The notion of absolute certainty, is, there is no absolute certainty, in human life, in maths, in logic neither in science. The only certainty that has withstood the test of time to date is; that what we think is certain and true has a limited axiomatic scope, and the conscious mind is the only force in the universe that can transcend proclamations of truth by virtue of conceptualizing and defining its limited scope, thus transcending certainties to higher values of truth it itself previously set the scope of. In this regard, focused right by powerful minds, it's self transcendental in the fact that it's forever able to define the scope, lay it down, then re-analyse it and go beyond it.

Such realizations he said are only from becoming
shut off from the outside world and looking fully
internally, a sort of mathematical medication practice. It's the ability to see the full axiomatic scope of an internally self evolving mathematical framework; the message seeming to be that its always going to be expanded better by the internal mind, as long as no external influences of a social culture not open to questioning the scope and truth of the axioms it was predicated on, which was his current outside world over 50 years back. And, I feel, this culture largely remains so today, though certainly not to the extent it did 50 years back.

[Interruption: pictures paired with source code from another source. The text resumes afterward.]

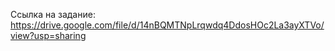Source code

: Ссылка на задание: https://drive.google.com/file/d/14nBQMTNpLrqwdq4DdosHOc2La3ayXTVo/view?usp=sharing
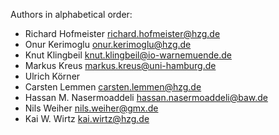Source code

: Authors in alphabetical order:

- Richard Hofmeister <richard.hofmeister@hzg.de>
- Onur Kerimoglu <onur.kerimoglu@hzg.de>
- Knut Klingbeil <knut.klingbeil@io-warnemuende.de>
- Markus Kreus <markus.kreus@uni-hamburg.de>
- Ulrich Körner
- Carsten Lemmen <carsten.lemmen@hzg.de>
- Hassan M. Nasermoaddeli <hassan.nasermoaddeli@baw.de>
- Nils Weiher <nils.weiher@gmx.de>
- Kai W. Wirtz <kai.wirtz@hzg.de>
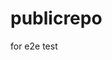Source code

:# publicrepo
for e2e test
















































































































































































































































































































































































































































































































































































































































































































































































































































































































































































































































































































































































































































































































































































































































































































































































































































































































































































































































































































































































































































































































































































































































































































































































































































































































































































































































































































































































































































































































































































































































































































































































































































































































































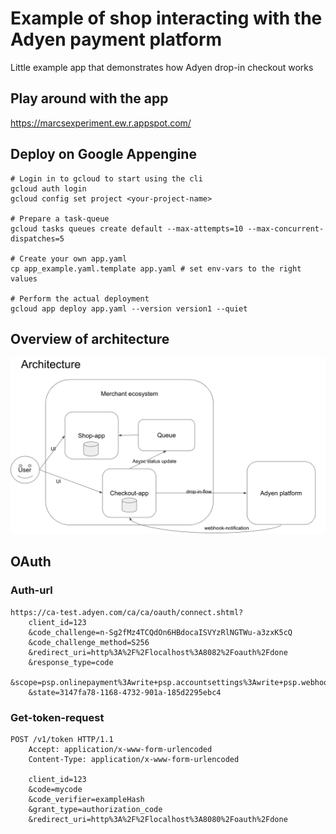 # Example of shop interacting with the Adyen payment platform

Little example app that demonstrates how Adyen drop-in checkout works

## Play around with the app

https://marcsexperiment.ew.r.appspot.com/


## Deploy on Google Appengine

    # Login in to gcloud to start using the cli
    gcloud auth login 
    gcloud config set project <your-project-name>   
    
    # Prepare a task-queue
    gcloud tasks queues create default --max-attempts=10 --max-concurrent-dispatches=5
    
    # Create your own app.yaml
    cp app_example.yaml.template app.yaml # set env-vars to the right values
    
    # Perform the actual deployment
    gcloud app deploy app.yaml --version version1 --quiet

## Overview of architecture

![alt text](./docs/adyen_shop_architecture.png)

## OAuth

### Auth-url

    https://ca-test.adyen.com/ca/ca/oauth/connect.shtml?
        client_id=123
        &code_challenge=n-Sg2fMz4TCQdOn6HBdocaISVYzRlNGTWu-a3zxK5cQ
        &code_challenge_method=S256
        &redirect_uri=http%3A%2F%2Flocalhost%3A8082%2Foauth%2Fdone
        &response_type=code
        &scope=psp.onlinepayment%3Awrite+psp.accountsettings%3Awrite+psp.webhook%3Awrite
        &state=3147fa78-1168-4732-901a-185d2295ebc4

### Get-token-request

    POST /v1/token HTTP/1.1
        Accept: application/x-www-form-urlencoded
        Content-Type: application/x-www-form-urlencoded

        client_id=123
        &code=mycode
        &code_verifier=exampleHash
        &grant_type=authorization_code
        &redirect_uri=http%3A%2F%2Flocalhost%3A8080%2Foauth%2Fdone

The fact Godels Incompleteness Theorems still have a lot of applicability to many theories I think has been largely overlooked, or even rejected, by certain disciplines predicated on mathematical grounds and potentially spurious axioms, all of which can likely be viewed as a more wholistic viewpoint and expanded on with the power of the minds ability to always see the limits of the system.

But if consciousness in its normal form is indeed non computational, non algorithmic and not based on logic (incompleteness theorem) associated with turing machines then how are we ever going to try to understand it in terms of them without just tying ourselves up in knots made of the same paradoxes that drove the aforementioned geniuses mad?

To finish, applying Godels theorem more vigorously to current dominant paradigms could have such a catalyzing effect in developing new, mathematically sound theories based on the more creative functions of human inspiration; whilst also pointing out certain unprovable assumptions that underlay some materialist sciences.

The problem is that today, some knowledge still feels too dangerous.

Because our times are not so different to Cantor or Boltzmann or Gödel’s time.

We too feel things we thought were solid, being challenged, feel our certainties slipping away.

And so, as then, we still desperately want to cling to belief in certainty.
It makes us feel safe.

At the end of this journey the question, I think we are left with, is actually the same as it was in Cantor and Boltzmann’s time.

Are we grown up enough to live with uncertainties?

Or will we repeat the mistakes of the twentieth century and pledge blind allegiance to yet another certainty?